### Source records
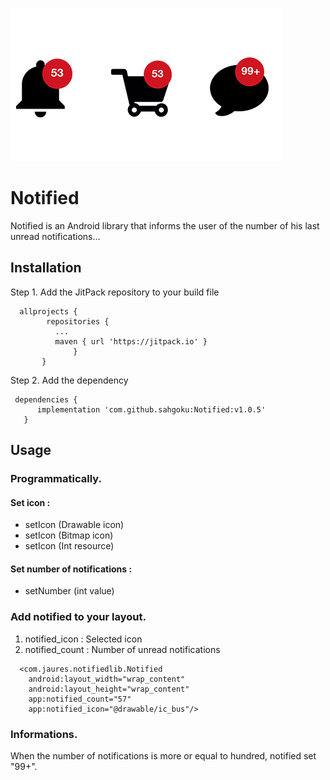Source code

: 
![alt text](https://github.com/sahgoku/Notified/blob/master/cover.png "Message")


# Notified
Notified is an Android library that informs the user of the number of his last unread notifications...

## Installation

Step 1. Add the JitPack repository to your build file
         
      allprojects {
            repositories {
              ...
              maven { url 'https://jitpack.io' }
                  }
           }
            
 Step 2. Add the dependency
 
     dependencies {
	      implementation 'com.github.sahgoku:Notified:v1.0.5'
	   }
        
## Usage


### Programmatically.

#### Set icon :
<ul>
<li>setIcon (Drawable icon)</li>
<li>setIcon (Bitmap icon)</li>
<li>setIcon (Int resource)</li>
</ul>

#### Set number of notifications : 
* setNumber (int value)

### Add notified to your layout.
<ol>
<li>notified_icon : Selected icon </li>
<li>notified_count : Number of unread notifications</li>
</ol>

      <com.jaures.notifiedlib.Notified
        android:layout_width="wrap_content"
        android:layout_height="wrap_content"
        app:notified_count="57"
        app:notified_icon="@drawable/ic_bus"/>
	
### Informations.
When the number of notifications is more or equal to hundred, notified set "99+". 


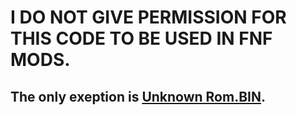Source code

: # I DO NOT GIVE PERMISSION FOR THIS CODE TO BE USED IN FNF MODS.
## The only exeption is [Unknown Rom.BIN](https://twitter.com/DaveBambiBIN).
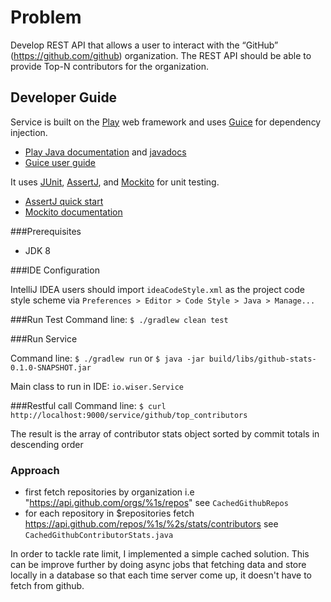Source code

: Problem
===================

Develop REST API that allows a user to interact with the “GitHub” (https://github.com/github) organization.
The REST API should be able to provide Top-N contributors for the organization.

Developer Guide
---------------

Service is built on the [Play](https://www.playframework.com/) web framework and uses [Guice](https://github.com/google/guice) for dependency injection.

* [Play Java documentation](https://www.playframework.com/documentation/2.5.x/JavaHome) and [javadocs](https://www.playframework.com/documentation/2.5.x/api/java/index.html)
* [Guice user guide](https://github.com/google/guice/wiki/Motivation)

It uses [JUnit](http://junit.org/junit4/), [AssertJ](http://joel-costigliola.github.io/assertj/index.html), and [Mockito](http://site.mockito.org/) for unit testing.

* [AssertJ quick start](http://joel-costigliola.github.io/assertj/assertj-core-quick-start.html)
* [Mockito documentation](http://static.javadoc.io/org.mockito/mockito-core/2.2.21/org/mockito/Mockito.html)

###Prerequisites

* JDK 8

###IDE Configuration

IntelliJ IDEA users should import `ideaCodeStyle.xml` as the project code style scheme via `Preferences > Editor > Code Style > Java > Manage...`

###Run Test
Command line: `$ ./gradlew clean test`

###Run Service

Command line: `$ ./gradlew run` or `$ java -jar build/libs/github-stats-0.1.0-SNAPSHOT.jar`

Main class to run in IDE: `io.wiser.Service`

###Restful call
Command line: `$ curl http://localhost:9000/service/github/top_contributors`

The result is the array of contributor stats object sorted by commit totals in descending order

### Approach

* first fetch repositories by organization i.e "https://api.github.com/orgs/%1s/repos" see `CachedGithubRepos`
* for each repository in $repositories fetch https://api.github.com/repos/%1s/%2s/stats/contributors see `CachedGithubContributorStats.java`


In order to tackle rate limit, I implemented a simple cached solution. This can be improve further by doing async jobs 
that fetching data and store locally in a database so that each time server come up, it doesn't have to fetch from github.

### Task prompt
The answer should be a single number: how many lines of the entries hold "fetch".

### Reply to the exercise
3